DATA EXCERPT:

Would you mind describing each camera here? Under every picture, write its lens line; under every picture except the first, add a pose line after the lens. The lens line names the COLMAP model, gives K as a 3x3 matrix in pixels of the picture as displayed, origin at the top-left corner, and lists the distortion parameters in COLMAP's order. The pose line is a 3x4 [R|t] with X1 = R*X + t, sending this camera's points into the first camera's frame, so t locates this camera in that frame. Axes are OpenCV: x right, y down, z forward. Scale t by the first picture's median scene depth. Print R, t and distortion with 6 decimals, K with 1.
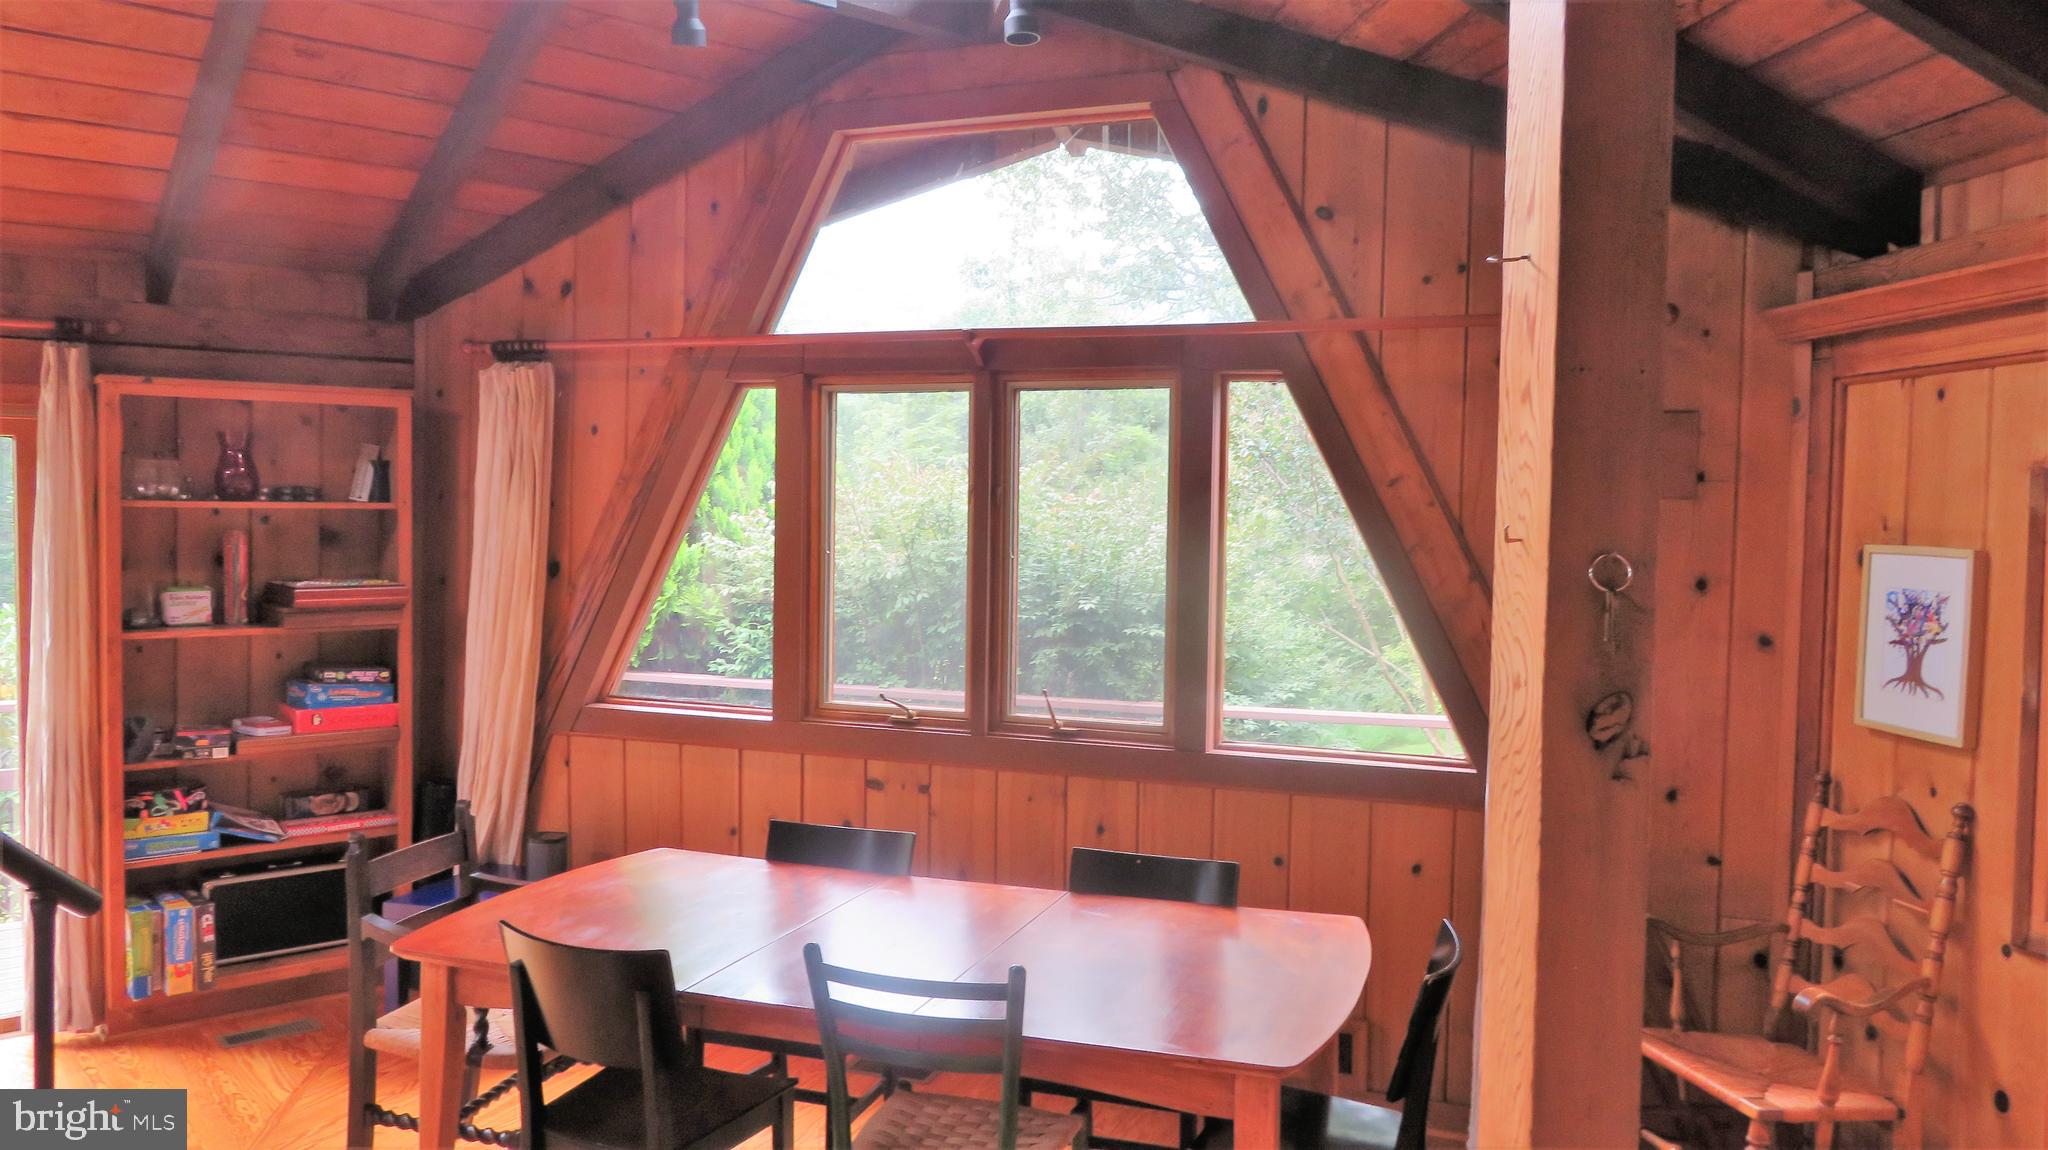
lens RADIAL K [[1471.5, 0, 1024.7], [0, 1471.5, 573.7], [0, 0, 1]] dist [-0.007350, 0.002468]
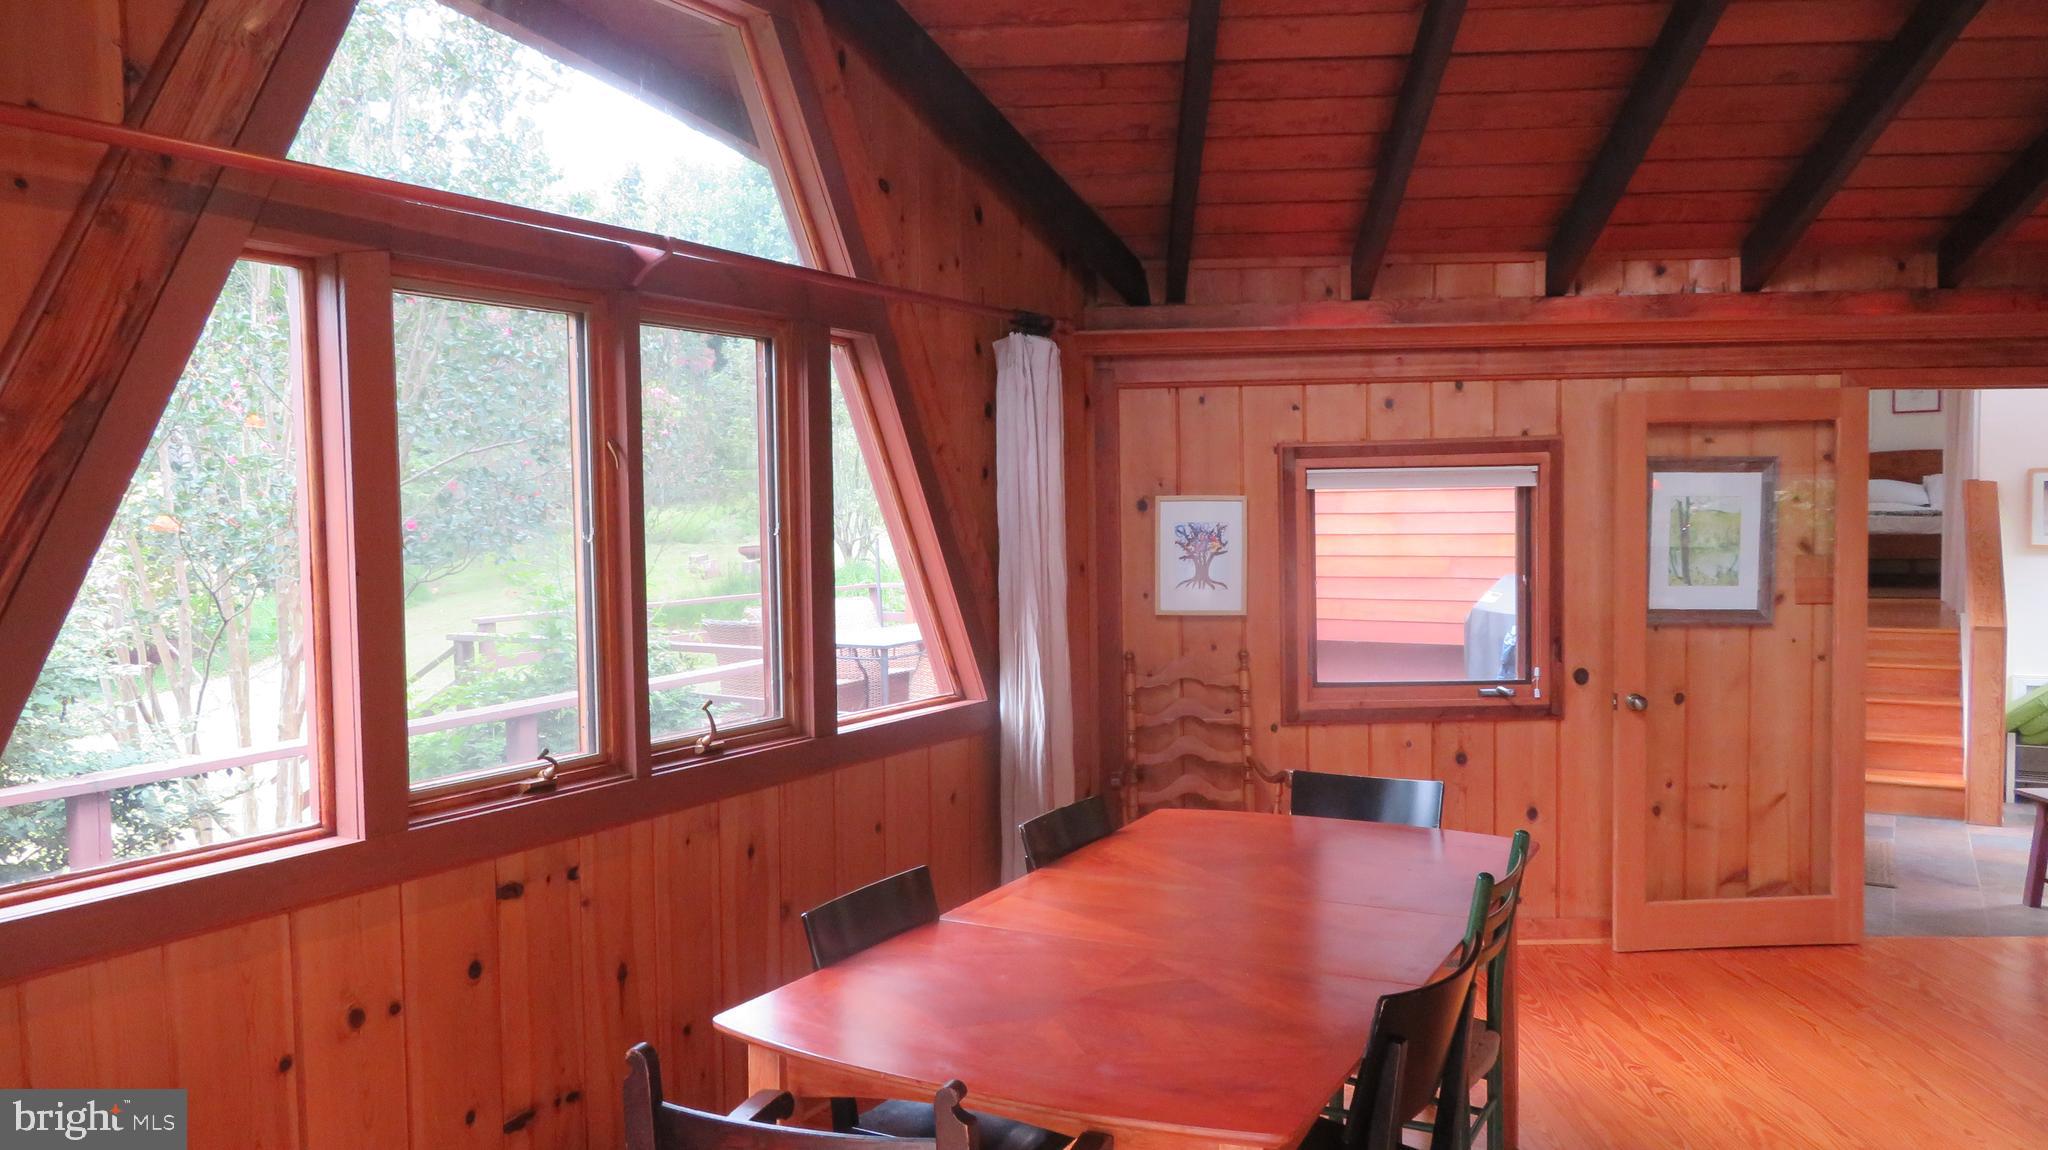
lens RADIAL K [[1471.5, 0, 1014.0], [0, 1471.5, 576.1], [0, 0, 1]] dist [-0.007350, 0.002468]
pose [[0.178645, -0.063459, 0.981865, -0.908821], [0.061556, 0.996684, 0.053217, -0.026070], [-0.981986, 0.050933, 0.181959, 0.834562]]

ACTIVITY: Copy out every line above that contains the string "lens". Matching is case-sensitive.

TASK ANSWER:
Would you mind describing each camera here? Under every picture, write its lens line; under every picture except the first, add a pose line after the lens. The lens line names the COLMAP model, gives K as a 3x3 matrix in pixels of the picture as displayed, origin at the top-left corner, and lists the distortion parameters in COLMAP's order. The pose line is a 3x4 [R|t] with X1 = R*X + t, sending this camera's points into the first camera's frame, so t locates this camera in that frame. Axes are OpenCV: x right, y down, z forward. Scale t by the first picture's median scene depth. Print R, t and distortion with 6 decimals, K with 1.
lens RADIAL K [[1471.5, 0, 1024.7], [0, 1471.5, 573.7], [0, 0, 1]] dist [-0.007350, 0.002468]
lens RADIAL K [[1471.5, 0, 1014.0], [0, 1471.5, 576.1], [0, 0, 1]] dist [-0.007350, 0.002468]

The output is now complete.